Tsingshan Group’s Indonesian subsidiary has had the capacity to produce 1 million tpy of crude stainless steel since July 8. Market conditions are also affecting the charge chrome market in China – Metal Bulletin’s charge chrome index, cif Shanghai rose five cents to 89 cents per lb on August 11, however offers as high as 90 cents per lb had been heard.
“Chinese stainless steel mills also have increased orders for ferro-chrome in July and August from South Africa,” one Chinese importer said. UG2 cif prices from South Africa have also increased with $180 per tonne deals delivered in September being reported.
South Korea, Japan draws China support
The spot high-carbon ferro-chrome markets in South Korea and Japan have held steady, supported by higher prices in China. Metal Bulletin’s assessed spot high-carbon ferro-chrome price in South Korea was assessed at $0.85-0.90 cif on August 10, unchanged from a week earlier. The price in Japan narrowed to $0.86-0.90 cif on August 10, from $0.85-0.90 cif previously.
“Offers in the spot market are going up, though no deals have been heard of yet,” a trader in Tokyo said. Trade in Japan’s spot market has been at a low level this week due to a public holiday on August 11.
European low-carbon FeCr up, other grades seen following
The European ferro-chrome market for low-carbon ferro-chrome (Cr 0.1%) has moved up two cents on the low end of the range to $1.92-2.03 per lb, while high-carbon ferro-chrome was unchanged.
European traders expect higher prices in the next few weeks as South African suppliers should be targeting a recovery in the benchmark for deliveries in the next quarter, while there have been steady increases in both chrome ore and charge chrome prices to China and Europe this quarter.

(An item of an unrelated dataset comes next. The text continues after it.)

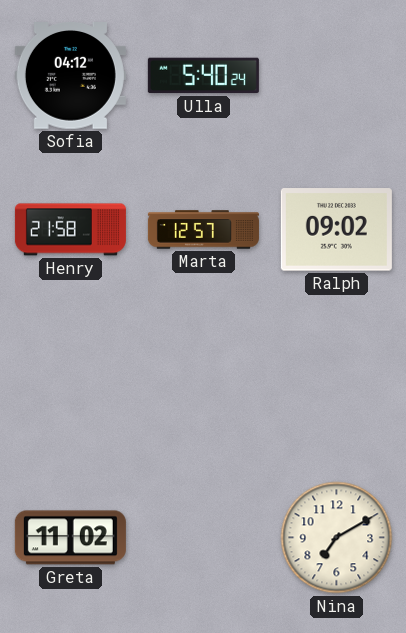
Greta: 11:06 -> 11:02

The fourth quarter is also when steelmakers traditionally ramp up their operations ahead of year-end holidays, so increased demand for depleted raw material stock levels that are used in steel production are expected. Metal Bulletin’s ferro-chrome benchmark indicator suggests that the price would be $1.24 per lb cif Europe, if settled on August 11, compared with the current quarterly benchmark of $1.10 per lb.

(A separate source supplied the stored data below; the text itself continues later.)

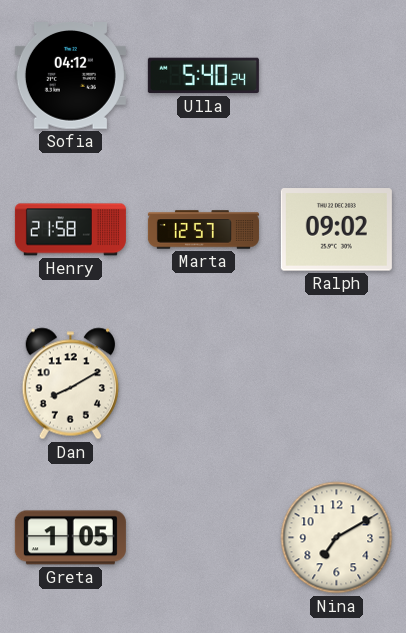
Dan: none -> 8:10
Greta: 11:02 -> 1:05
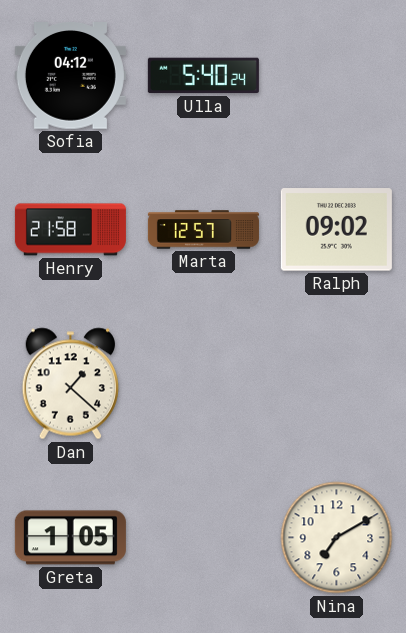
Dan: 8:10 -> 1:22
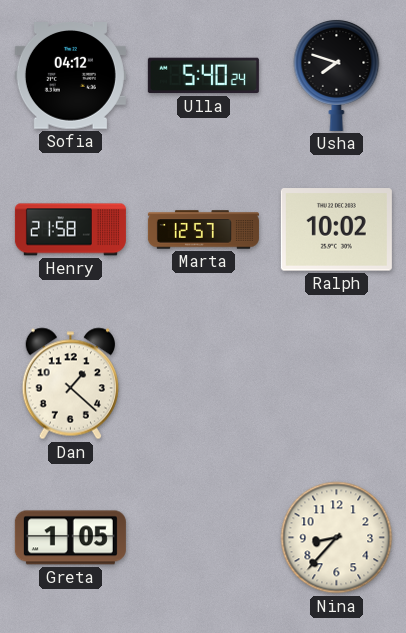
Usha: none -> 7:48
Ralph: 09:02 -> 10:02
Nina: 7:10 -> 8:37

Delivered European high carbon ferro-chrome spot prices stood at $1.10-1.20 per lb on August 11, steady with the previous assessment. Metal Bulletin’s UG2 chrome ore index is up $10 to $178 per tonne cif China.

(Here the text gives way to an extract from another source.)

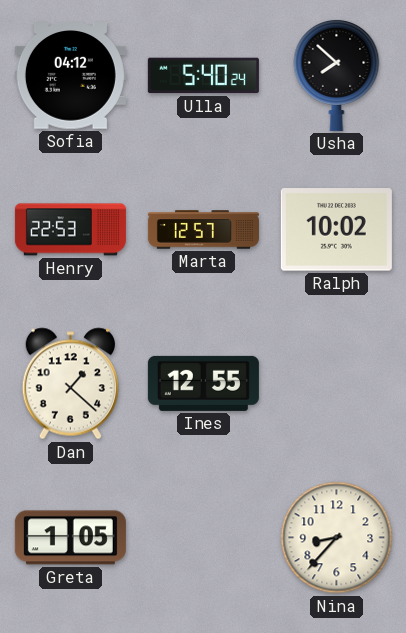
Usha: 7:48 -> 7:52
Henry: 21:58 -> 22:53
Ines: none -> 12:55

US high-carbon ferro-chrome edges higher
The US high-carbon ferro-chrome market edged up this week amid tight supply. Spot prices for US high-carbon ferro-chrome, in-warehouse Pittsburgh, moved to $1.38-1.45 per lb on August 10, from $1.38-1.44 per lb previously, according to Metal Bulletin sister publication AMM’s latest assessment.
Market participants noted slightly higher trade activity after a mostly inactive start to the month.
“It has been really busy in the past couple of days with enquiries,” a supplier source told AMM, noting an increase in inter-merchant trading.
Despite the recent increase in buying enquiries, sources said overall trading activity is relatively slow in the US summer, while expecting stronger business conditions through late August and September. While spot demand has been slow in the northern hemisphere summer, US spot prices have held at a premium to other international markets as tight supply has supported prices.
“The big suppliers are not going to sell to the trade unless they are at least getting index prices,” a second supplier source said.
“No one has been willing to bring material into the USA to take a position,” a third supplier source said. “There’s not enough spot demand to take that risk.”
Suppliers have not felt pressure to unload their inventories at lower prices, citing persistent strong demand on long-term contracts.
“Contract business volumes have been great, well above estimates coming into the year,” a fourth supplier source said.